I think one of the most important qualities of this instrument is in the sweetness that it delivers. Often, I am called upon by composers to produce a sweet, singing sound, and this violin is an ideal partner for those types of passages. If I had to find a weakness, I would say that it is hard to make this violin sound gritty or rough. But this could also be interpreted as a blessing in that it’s hard to make my Postacchini sound bad!

How does it compare to the famous violins your childhood idols played on?

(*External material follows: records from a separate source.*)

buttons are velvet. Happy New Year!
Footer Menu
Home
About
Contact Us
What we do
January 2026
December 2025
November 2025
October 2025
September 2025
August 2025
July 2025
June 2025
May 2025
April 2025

Those great Strads and del Gesùs are in a different category from the work of virtually every other violin maker in history, with few exceptions. I am always blown away when I hear a great player with one of these instruments—not just by the playing. It is as if you could distill sunshine into aural form.

How does it like Seattle’s climate? Does it travel well?

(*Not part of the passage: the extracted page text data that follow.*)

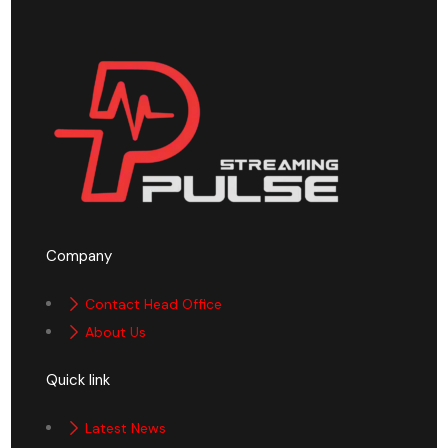
Company
Contact Head Office
About Us
Quick link
Latest News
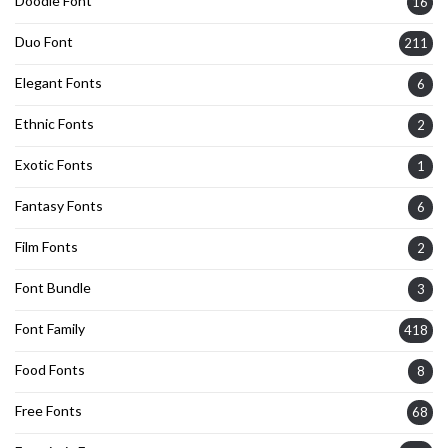
Doodle Font
16
Duo Font
211
Elegant Fonts
6
Ethnic Fonts
2
Exotic Fonts
1
Fantasy Fonts
6
Film Fonts
2
Font Bundle
3
Font Family
418
Food Fonts
8
Free Fonts
68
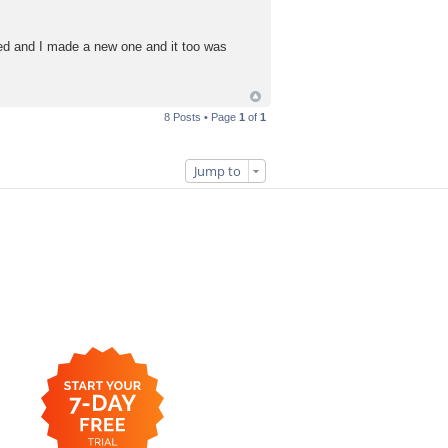
led and I made a new one and it too was
8 Posts • Page
1
of
1
Jump to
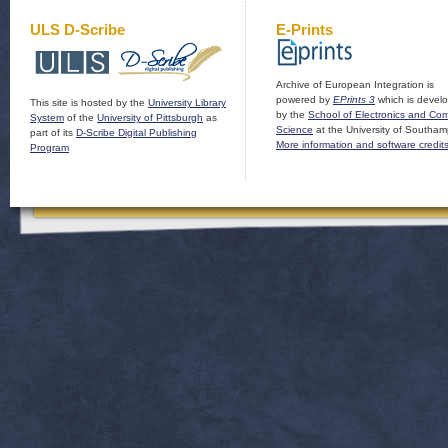
ULS D-Scribe
E-Prints
Archive of European Integration is
powered by
EPrints 3
which is devel
This site is hosted by the
University Library
by the
School of Electronics and Co
System
of the
University of Pittsburgh
as
Science
at the University of Southam
part of its
D-Scribe Digital Publishing
More information and software credit
Program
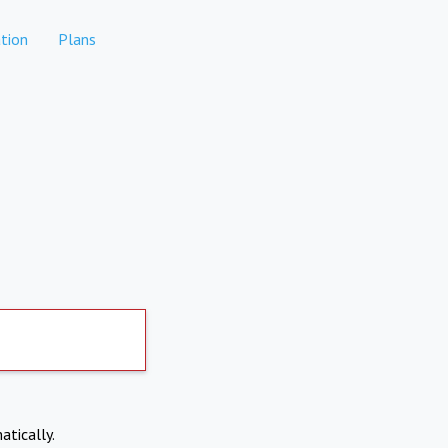
tion
Plans
atically.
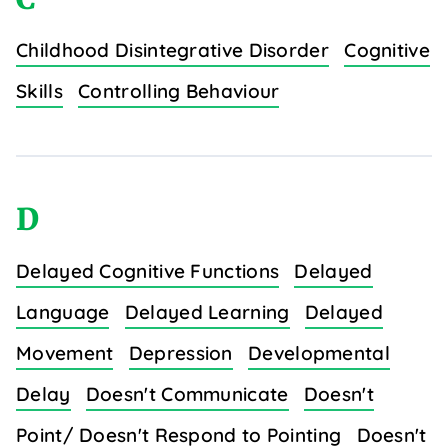
Childhood Disintegrative Disorder
Cognitive
Skills
Controlling Behaviour
D
Delayed Cognitive Functions
Delayed
Language
Delayed Learning
Delayed
Movement
Depression
Developmental
Delay
Doesn't Communicate
Doesn't
Point/ Doesn't Respond to Pointing
Doesn't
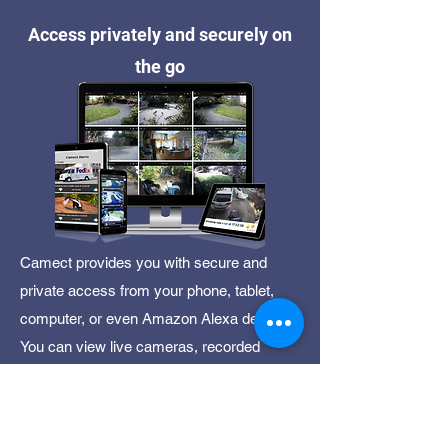
Access privately and securely on
the go
Camect provides you with secure and
private access from your phone, tablet,
computer, or even Amazon Alexa device.
You can view live cameras, recorded
video, and get detailed alerts so you know
what is happening at your home or
business.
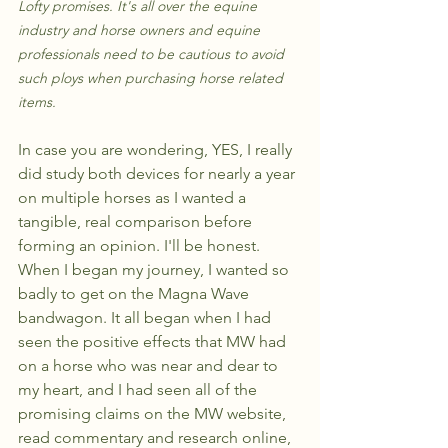
Lofty promises. It's all over the equine 
industry and horse owners and equine 
professionals need to be cautious to avoid 
such ploys when purchasing horse related 
items.
In case you are wondering, YES, I really 
did study both devices for nearly a year 
on multiple horses as I wanted a 
tangible, real comparison before 
forming an opinion. I'll be honest. 
When I began my journey, I wanted so 
badly to get on the Magna Wave 
bandwagon. It all began when I had 
seen the positive effects that MW had 
on a horse who was near and dear to 
my heart, and I had seen all of the 
promising claims on the MW website, 
read commentary and research online, 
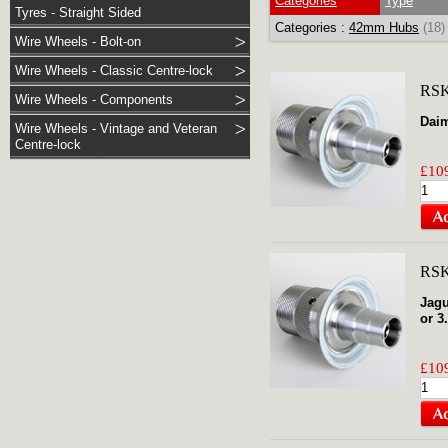
Categories
Type
Tyres - Straight Sided
Categories :
42mm Hubs
(18)
Wire Wheels - Bolt-on
Wire Wheels - Classic Centre-lock
RSK
Wire Wheels - Components
Daim
Wire Wheels - Vintage and Veteran
Centre-lock
£109
RSK
Jagu
or 3
£109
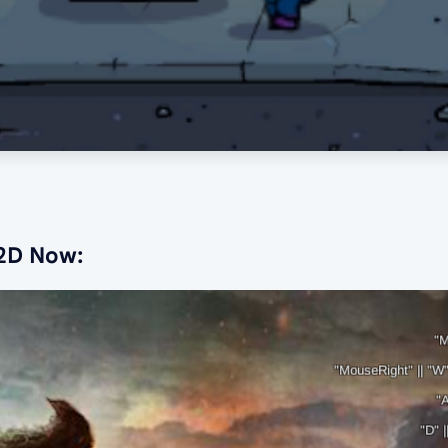
 2D Now:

My Postacchini is not very finicky when it comes to changes in temperature or humidity. I am lucky, as I know some people really struggle with this. 

What bow(s) do you use?

For use with my Postacchini, I have a bow by Otto Hoyer from 1922, and a modern bow by Gary Leahy (Ireland) made in 2019. With my Kostina violin, I use a different modern bow by Matthew Wehling. Again, with bows, the market is prohibitive for some of the really amazing ones. I have to say I am very happy with my modern bows and am impressed by the work that is being done nowadays. 

What case?

My case is by the Taiwanese company Pedi. It’s very nice, light, and strong.

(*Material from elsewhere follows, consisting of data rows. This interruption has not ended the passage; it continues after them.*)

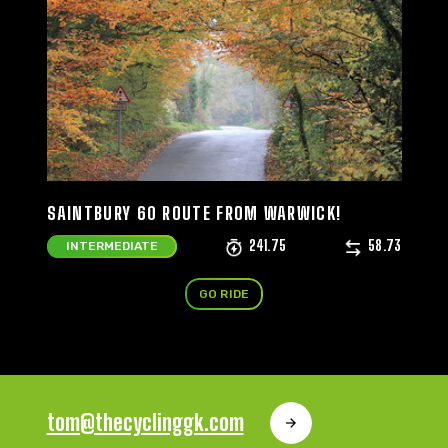
SAINTBURY 60 ROUTE FROM WARWICK!
241.75
58.73
INTERMEDIATE
GO RIDE
tom@thecyclinggk.com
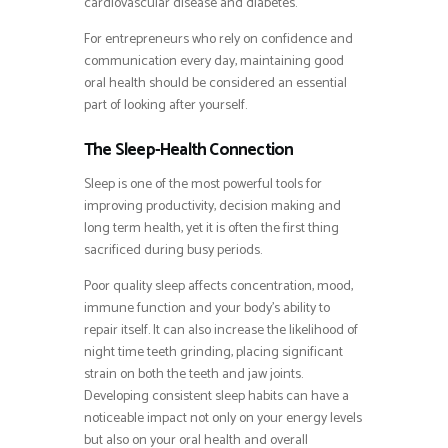
cardiovascular disease and diabetes.
For entrepreneurs who rely on confidence and
communication every day, maintaining good
oral health should be considered an essential
part of looking after yourself.
The Sleep-Health Connection
Sleep is one of the most powerful tools for
improving productivity, decision making and
long term health, yet it is often the first thing
sacrificed during busy periods.
Poor quality sleep affects concentration, mood,
immune function and your body’s ability to
repair itself. It can also increase the likelihood of
night time teeth grinding, placing significant
strain on both the teeth and jaw joints.
Developing consistent sleep habits can have a
noticeable impact not only on your energy levels
but also on your oral health and overall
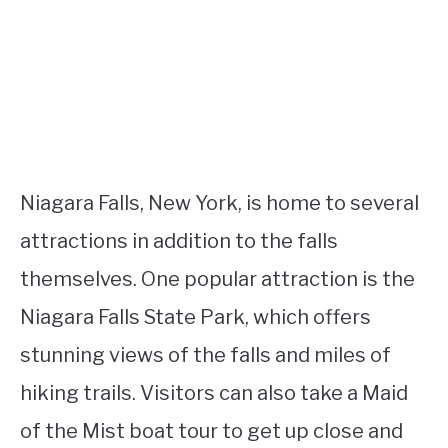
Niagara Falls, New York, is home to several
attractions in addition to the falls
themselves. One popular attraction is the
Niagara Falls State Park, which offers
stunning views of the falls and miles of
hiking trails. Visitors can also take a Maid
of the Mist boat tour to get up close and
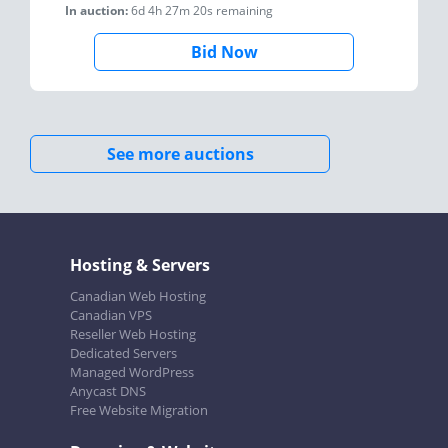
In auction:
6d 4h 27m 20s
remaining
Bid Now
See more auctions
Hosting & Servers
Canadian Web Hosting
Canadian VPS
Reseller Web Hosting
Dedicated Servers
Managed WordPress
Anycast DNS
Free Website Migration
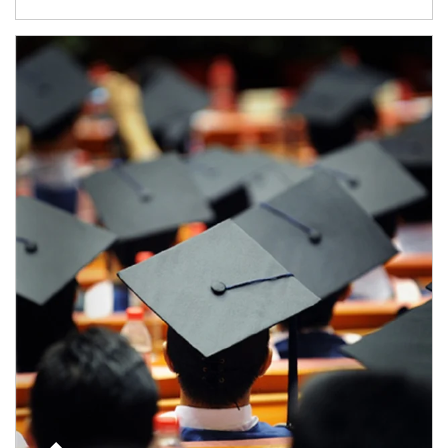
Article Image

Tell me about your Kostina.

I would be remiss not to talk about my excellent modern instrument made here in Seattle by Alina Kostina. The craftsmanship that went into this instrument totally knocks many old instruments out of the water, in my opinion. The tone is beautiful, too, and quite powerful. I do alternate between using my Postacchini and my Kostina, depending on repertoire.  

What new recordings can we look forward to?

You can most prominently hear the Postacchini in my recordings of Saint-Saëns’ Introduction and Rondo Capriccioso and The Muse and the Poet with Michael Stern and the Kansas City Symphony. In the near future, look out for the Seattle Symphony’s recording of Strauss’ Also Sprach Zarathustra conducted by our wonderful new music director, Thomas Dausgaard.  

What piece is your favorite to play with your wife?

My wife, Mari Yoshinaga, always schools me when we prepare music together. I have learned a lot from her, especially in regard to movement in music and how to play rhythmically. Probably the biggest pieces we’ve played together are Piazzolla’s Histoire du Tango and Paul Lansky’s Hop, and I look forward to learning many more through the years.